10月17日。全国集会1日目の19時からは、全体テーマでもある「生けるキリスト」という標題のもと、浅井慎也さん、中川陽子さん、木村護郎クリストフさんの三名に証をしていただいた。三者三様に、一人ひとりのご経験を通じて、それぞれに自己自身の言葉を探し、たしかなものをたぐり寄せようとしていたように思う。以下、それぞれの証の要約を記していきたい。
浅井慎也さんは、自己の深く傷ついた経験を辿り直すことから、イエス・キリストのとりなしによって主の平安へと至るまでの道筋を示してくださった。伝道は、社会の課題にも結びつく。否、社会のあり方は、他ならぬ一人ひとりのこころの行いに依るのである。浅井さん個人のこころのありようから、聖書の言葉、イエス・キリストとの出会いを通じて、社会の改良という大きなテーマを一言一言に掘り起こしていくような証の言葉だった。

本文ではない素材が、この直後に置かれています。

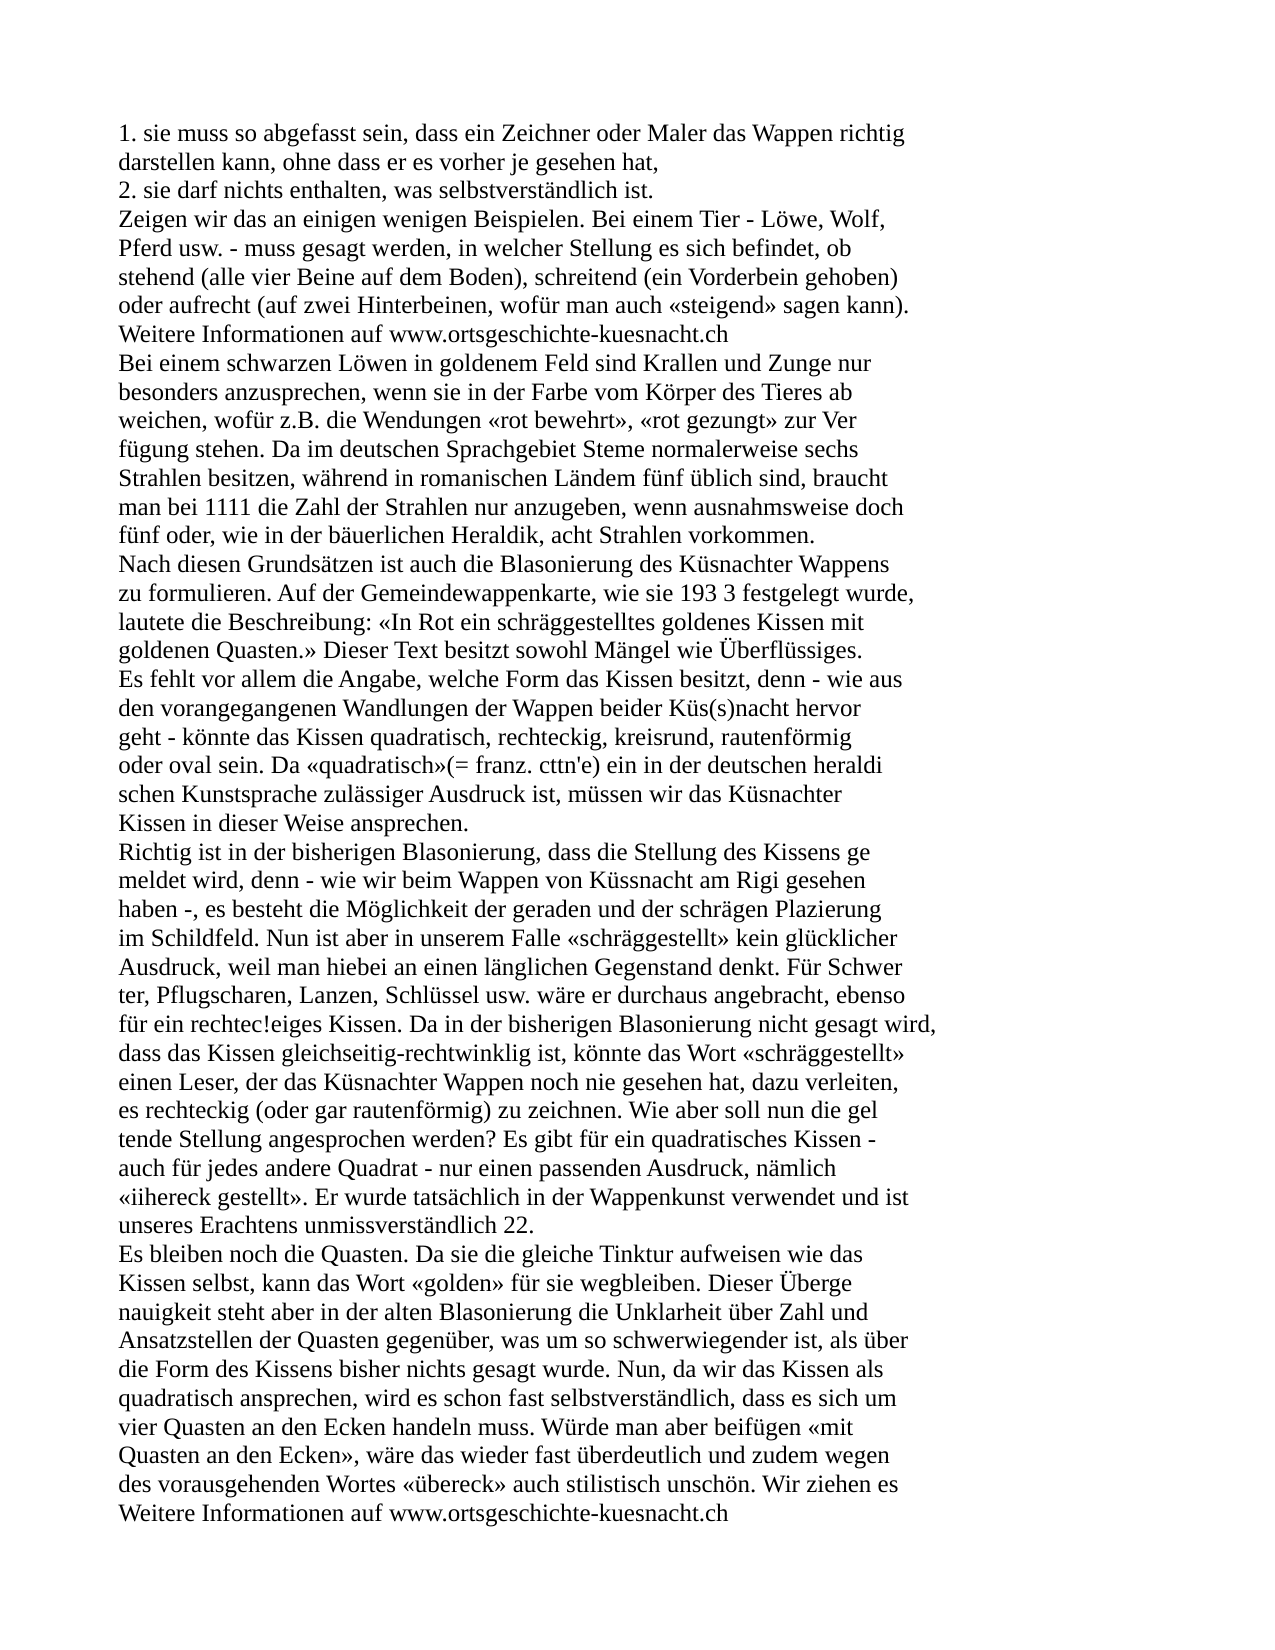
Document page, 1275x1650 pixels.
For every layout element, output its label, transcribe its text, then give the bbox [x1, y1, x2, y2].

text Weitere Informationen auf www.ortsgeschichte-kuesnacht.ch [118, 1498, 1157, 1527]
text quadratisch ansprechen, wird es schon fast selbstverständlich, dass es sich um [118, 1383, 1157, 1412]
text nauigkeit steht aber in der alten Blasonierung die Unklarheit über Zahl und [118, 1297, 1157, 1326]
text lautete die Beschreibung: «In Rot ein schräggestelltes goldenes Kissen mit [118, 607, 1157, 636]
text Zeigen wir das an einigen wenigen Beispielen. Bei einem Tier - Löwe, Wolf, [118, 204, 1157, 233]
text 1. sie muss so abgefasst sein, dass ein Zeichner oder Maler das Wappen richtig [118, 118, 1157, 147]
text besonders anzusprechen, wenn sie in der Farbe vom Körper des Tieres ab­ [118, 377, 1157, 406]
text unseres Erachtens unmissverständlich 22. [118, 1211, 1157, 1239]
text Es fehlt vor allem die Angabe, welche Form das Kissen besitzt, denn - wie aus [118, 664, 1157, 693]
text man bei 1111 die Zahl der Strahlen nur anzugeben, wenn ausnahmsweise doch [118, 492, 1157, 521]
text «iihereck gestellt». Er wurde tatsächlich in der Wappenkunst verwendet und ist [118, 1182, 1157, 1211]
text auch für jedes andere Quadrat - nur einen passenden Ausdruck, nämlich [118, 1153, 1157, 1182]
text des vorausgehenden Wortes «übereck» auch stilistisch unschön. Wir ziehen es [118, 1469, 1157, 1498]
text goldenen Quasten.» Dieser Text besitzt sowohl Mängel wie Überflüssiges. [118, 636, 1157, 664]
text es rechteckig (oder gar rautenförmig) zu zeichnen. Wie aber soll nun die gel­ [118, 1096, 1157, 1124]
text tende Stellung angesprochen werden? Es gibt für ein quadratisches Kissen - [118, 1124, 1157, 1153]
text im Schildfeld. Nun ist aber in unserem Falle «schräggestellt» kein glücklicher [118, 923, 1157, 952]
text die Form des Kissens bisher nichts gesagt wurde. Nun, da wir das Kissen als [118, 1354, 1157, 1383]
text Weitere Informationen auf www.ortsgeschichte-kuesnacht.ch [118, 319, 1157, 348]
text haben -, es besteht die Möglichkeit der geraden und der schrägen Plazierung [118, 894, 1157, 923]
text Es bleiben noch die Quasten. Da sie die gleiche Tinktur aufweisen wie das [118, 1239, 1157, 1268]
text Nach diesen Grundsätzen ist auch die Blasonierung des Küsnachter Wappens [118, 549, 1157, 578]
text oder oval sein. Da «quadratisch»(= franz. cttn'e) ein in der deutschen heraldi­ [118, 751, 1157, 779]
text darstellen kann, ohne dass er es vorher je gesehen hat, [118, 147, 1157, 176]
text schen Kunstsprache zulässiger Ausdruck ist, müssen wir das Küsnachter [118, 779, 1157, 808]
text Ansatzstellen der Quasten gegenüber, was um so schwerwiegender ist, als über [118, 1326, 1157, 1354]
text Kissen selbst, kann das Wort «golden» für sie wegbleiben. Dieser Überge­ [118, 1268, 1157, 1297]
text Quasten an den Ecken», wäre das wieder fast überdeutlich und zudem wegen [118, 1441, 1157, 1469]
text weichen, wofür z.B. die Wendungen «rot bewehrt», «rot gezungt» zur Ver­ [118, 406, 1157, 434]
text meldet wird, denn - wie wir beim Wappen von Küssnacht am Rigi gesehen [118, 866, 1157, 894]
text den vorangegangenen Wandlungen der Wappen beider Küs(s)nacht hervor­ [118, 693, 1157, 722]
text Bei einem schwarzen Löwen in goldenem Feld sind Krallen und Zunge nur [118, 348, 1157, 377]
text zu formulieren. Auf der Gemeindewappenkarte, wie sie 193 3 festgelegt wurde, [118, 578, 1157, 607]
text Kissen in dieser Weise ansprechen. [118, 808, 1157, 837]
text Ausdruck, weil man hiebei an einen länglichen Gegenstand denkt. Für Schwer­ [118, 952, 1157, 981]
text für ein rechtec!eiges Kissen. Da in der bisherigen Blasonierung nicht gesagt wird, [118, 1009, 1157, 1038]
text fügung stehen. Da im deutschen Sprachgebiet Steme normalerweise sechs [118, 434, 1157, 463]
text geht - könnte das Kissen quadratisch, rechteckig, kreisrund, rautenförmig [118, 722, 1157, 751]
text Richtig ist in der bisherigen Blasonierung, dass die Stellung des Kissens ge­ [118, 837, 1157, 866]
text Pferd usw. - muss gesagt werden, in welcher Stellung es sich befindet, ob [118, 233, 1157, 262]
text vier Quasten an den Ecken handeln muss. Würde man aber beifügen «mit [118, 1412, 1157, 1441]
text einen Leser, der das Küsnachter Wappen noch nie gesehen hat, dazu verleiten, [118, 1067, 1157, 1096]
text dass das Kissen gleichseitig-rechtwinklig ist, könnte das Wort «schräggestellt» [118, 1038, 1157, 1067]
text Strahlen besitzen, während in romanischen Ländem fünf üblich sind, braucht [118, 463, 1157, 492]
text ter, Pflugscharen, Lanzen, Schlüssel usw. wäre er durchaus angebracht, ebenso [118, 981, 1157, 1009]
text 2. sie darf nichts enthalten, was selbstverständlich ist. [118, 176, 1157, 204]
text fünf oder, wie in der bäuerlichen Heraldik, acht Strahlen vorkommen. [118, 521, 1157, 549]
text oder aufrecht (auf zwei Hinterbeinen, wofür man auch «steigend» sagen kann). [118, 291, 1157, 319]
text stehend (alle vier Beine auf dem Boden), schreitend (ein Vorderbein gehoben) [118, 262, 1157, 291]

中川陽子さんは、ご自身の幼少時からの道行きを通じて、律法ではなく、永遠の生命によって生かされるということについて証してくださった。人間関係の躓きのなかで繰り返される「私には愛があるのか」という自問自答。これは、わたしたち一人ひとりの日々の課題であり、また、信仰の課題でもあるだろう。中川さんご自身の経験から見いだされた「神さまに向き合う」ということ、「どんなときも、どんな相手にも、愛をもって接する」ということ、とても強められる言葉であった。
木村護郎クリストフさんは、「余に如何にして信仰が与えられしか」という副題で語ってくださった。人生の仮定として、仕事を失うこと、家庭を失うことはだれにでも起こりうる。しかし、「信仰を失うことはあり得ない」と木村さんは語る。信仰とは世界観であり、人生観であり、日々の活力の本源である。キリスト信徒の家庭のなかでさえ「信仰がわからない」という経験がありうるということ、しかし、「つべこべ言わずに信じる」ということ、「わからなくても信じる」ということ。その論理を飛躍したところにこそ見いだされる信仰のあり方からもまた、大いに勇気づけられた。
後半の質疑応答の時間も含めて、有意義な言葉のわかちあいを実現できたように思う。なお、この青年の会という企画は、2009年5月に名古屋で開催された青年全国集会の流れを汲んでいる。今年は、準備委員の一人でもある浅井さんの「苦しんでいる人、弱い立場に置かれているひとのための時間をもつべき」という強い希望によって、証の時間をもつことになった。
結果、三名の証の言葉からは、それぞれの信仰に対する冷静なる熱情とともに、その人格的な誠実さが伝わってきたように思う。主にあって一つ、豊かな時間を共にすることができたことに、深く感謝申し上げたい。